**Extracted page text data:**
>>>>

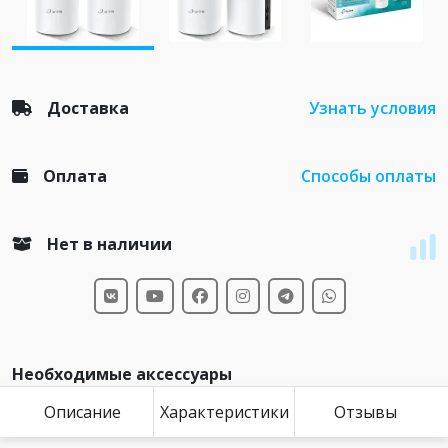
Доставка
Узнать условия
Оплата
Способы оплаты
Нет в наличии
Необходимые аксессуары
Описание
Характеристики
Отзывы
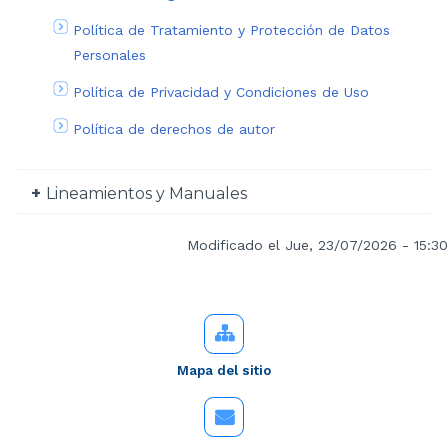
Política de Tratamiento y Protección de Datos
Personales
Política de Privacidad y Condiciones de Uso
Política de derechos de autor
Lineamientos y Manuales
Modificado el Jue, 23/07/2026 - 15:30
Mapa del sitio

<<<<

**DIRECTIONS:** When a line in the data contains the string "Política", copy that line.

**RESPONSE TO THE EXERCISE:**
Política de Tratamiento y Protección de Datos
Política de Privacidad y Condiciones de Uso
Política de derechos de autor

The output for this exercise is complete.